Two facies of lower Paleozoic rocks[edit]

There are two principal facies of lower Paleozoic rocks in Nevada.[1] In the eastern part of the state, a north-trending fossil-rich carbonate shelf of Ordovician to Devonian age, termed the carbonate or eastern assemblage, gives way westward to a contemporaneous expanse of siliceous sedimentary deposits and minor mafic volcanic rocks termed the siliceous or western assemblage.[2] Crafford assigned these two facies respectively to the shelf domain and the basin domain.[3] The dark color of the western assemblage, the scarcity of carbonate rocks, and a near absence of shelly fossils, are generally interpreted to indicate a relatively deep-water depositional environment.[2][3] The western assemblage also differs from the eastern assemblage in its components of bedded chert, basalt bodies, barite deposits, and sulfide deposits.[3] The nature of the two assemblages and their relation to one another are critical for an understanding of the Antler orogeny. The western facies assemblage is generally thought to be displaced from the west and to constitute the upper plate of an extensive thrust fault—the Roberts Mountains thrust. The eastern facies assemblage is thought to extend westward under the thrust plate.[1] The basis for this belief is that the western facies domain is dotted with anomalous blocky exposures of contemporaneous eastern facies shelf strata, some of mountain size, surrounded by exposures of western facies rocks.[2] These have been interpreted almost universally as exposures of the carbonate shelf facies in windows of the Roberts Mountains thrust sheet, and to prove the existence of that thrust sheet.[2][3]

Plate tectonics[edit]

From an early date,[7] geologists have struggled to explain the presence in Nevada and adjacent areas of the Antler orogenic deposits without achieving a consensus. The advent of plate tectonic theory provided a variety of possible mechanisms by which the Roberts Mountains thrust and the orogenic deposits could be explained, but none of them has been universally accepted. As outlined in the following paragraphs, plate motion along the western margin of the North American continent in the Late Devonian has been offered as the cause of the orogeny and three varieties of it have been tried—east dipping subduction, west-dipping subduction, and strike-slip motion. None of them is without serious problems[5] and the nature and driving force of the orogeny remain uncertain.

◆ **What you need to do**
a - In the Nevada geology passage, which domain did Crafford assign the western assemblage to?
b - Substitute "processes" for "mechanisms" in the stretch of the Nevada geology passage from "From an early" through "orogeny remain uncertain.", and give that stretch again.

◆ **Extracted records**
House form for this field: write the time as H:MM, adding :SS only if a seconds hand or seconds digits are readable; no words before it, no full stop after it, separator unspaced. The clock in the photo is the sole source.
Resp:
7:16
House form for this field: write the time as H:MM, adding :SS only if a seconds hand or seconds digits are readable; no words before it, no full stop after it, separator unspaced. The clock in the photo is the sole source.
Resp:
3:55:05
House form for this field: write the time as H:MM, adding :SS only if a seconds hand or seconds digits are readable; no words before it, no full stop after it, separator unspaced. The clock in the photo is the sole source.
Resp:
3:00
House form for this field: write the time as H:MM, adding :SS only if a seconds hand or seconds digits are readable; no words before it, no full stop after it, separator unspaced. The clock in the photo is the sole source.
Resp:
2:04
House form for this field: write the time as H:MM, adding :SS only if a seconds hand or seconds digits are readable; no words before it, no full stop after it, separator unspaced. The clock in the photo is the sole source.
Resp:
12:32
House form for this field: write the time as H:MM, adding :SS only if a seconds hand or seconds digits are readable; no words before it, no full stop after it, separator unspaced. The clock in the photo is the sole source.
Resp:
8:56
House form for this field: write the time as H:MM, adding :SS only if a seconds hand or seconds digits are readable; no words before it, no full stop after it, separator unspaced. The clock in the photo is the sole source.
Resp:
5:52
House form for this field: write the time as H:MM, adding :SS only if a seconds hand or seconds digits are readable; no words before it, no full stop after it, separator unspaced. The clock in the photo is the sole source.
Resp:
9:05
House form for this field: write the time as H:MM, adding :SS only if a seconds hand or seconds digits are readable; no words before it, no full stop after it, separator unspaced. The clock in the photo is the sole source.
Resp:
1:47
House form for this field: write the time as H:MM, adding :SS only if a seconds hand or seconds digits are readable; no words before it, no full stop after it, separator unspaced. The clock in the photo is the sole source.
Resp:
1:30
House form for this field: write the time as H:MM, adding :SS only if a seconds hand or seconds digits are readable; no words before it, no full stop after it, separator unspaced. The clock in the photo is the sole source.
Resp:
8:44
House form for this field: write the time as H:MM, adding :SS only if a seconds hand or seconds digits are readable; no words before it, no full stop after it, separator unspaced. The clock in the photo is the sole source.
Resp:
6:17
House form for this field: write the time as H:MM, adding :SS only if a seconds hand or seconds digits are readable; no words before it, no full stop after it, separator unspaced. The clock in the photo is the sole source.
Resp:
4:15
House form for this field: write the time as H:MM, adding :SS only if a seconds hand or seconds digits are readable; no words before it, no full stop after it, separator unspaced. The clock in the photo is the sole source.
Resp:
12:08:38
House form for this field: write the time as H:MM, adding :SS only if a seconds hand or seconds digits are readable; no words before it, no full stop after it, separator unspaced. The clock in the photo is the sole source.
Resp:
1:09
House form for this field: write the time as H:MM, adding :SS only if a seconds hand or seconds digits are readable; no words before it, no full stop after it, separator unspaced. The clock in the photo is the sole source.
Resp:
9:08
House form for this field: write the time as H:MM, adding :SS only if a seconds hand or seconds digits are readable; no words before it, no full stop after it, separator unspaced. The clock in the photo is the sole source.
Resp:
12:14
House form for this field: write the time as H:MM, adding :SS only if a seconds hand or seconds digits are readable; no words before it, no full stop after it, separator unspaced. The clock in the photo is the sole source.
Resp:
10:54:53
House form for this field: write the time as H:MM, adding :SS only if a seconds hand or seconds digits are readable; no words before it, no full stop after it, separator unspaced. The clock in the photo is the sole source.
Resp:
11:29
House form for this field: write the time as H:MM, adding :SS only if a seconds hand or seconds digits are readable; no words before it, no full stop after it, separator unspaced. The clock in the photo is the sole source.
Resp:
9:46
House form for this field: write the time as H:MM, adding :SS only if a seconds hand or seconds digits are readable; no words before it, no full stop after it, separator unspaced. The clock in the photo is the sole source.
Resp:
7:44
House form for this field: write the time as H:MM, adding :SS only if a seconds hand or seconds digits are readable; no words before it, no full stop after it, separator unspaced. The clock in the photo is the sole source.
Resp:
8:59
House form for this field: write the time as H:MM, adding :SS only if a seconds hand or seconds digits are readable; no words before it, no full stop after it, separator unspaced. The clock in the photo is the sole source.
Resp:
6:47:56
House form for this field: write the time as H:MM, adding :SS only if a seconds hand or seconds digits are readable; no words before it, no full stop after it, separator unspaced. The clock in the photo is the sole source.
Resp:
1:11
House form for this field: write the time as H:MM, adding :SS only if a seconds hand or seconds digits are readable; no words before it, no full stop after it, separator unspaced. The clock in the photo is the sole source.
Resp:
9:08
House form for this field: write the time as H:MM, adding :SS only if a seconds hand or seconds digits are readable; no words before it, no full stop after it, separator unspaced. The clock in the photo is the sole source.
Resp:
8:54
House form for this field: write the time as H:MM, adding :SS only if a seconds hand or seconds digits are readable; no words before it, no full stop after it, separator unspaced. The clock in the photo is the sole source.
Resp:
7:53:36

◆ **Outputs for the tasks**
a - The basin domain.

b -
From an early date,[7] geologists have struggled to explain the presence in Nevada and adjacent areas of the Antler orogenic deposits without achieving a consensus. The advent of plate tectonic theory provided a variety of possible processes by which the Roberts Mountains thrust and the orogenic deposits could be explained, but none of them has been universally accepted. As outlined in the following paragraphs, plate motion along the western margin of the North American continent in the Late Devonian has been offered as the cause of the orogeny and three varieties of it have been tried—east dipping subduction, west-dipping subduction, and strike-slip motion. None of them is without serious problems[5] and the nature and driving force of the orogeny remain uncertain.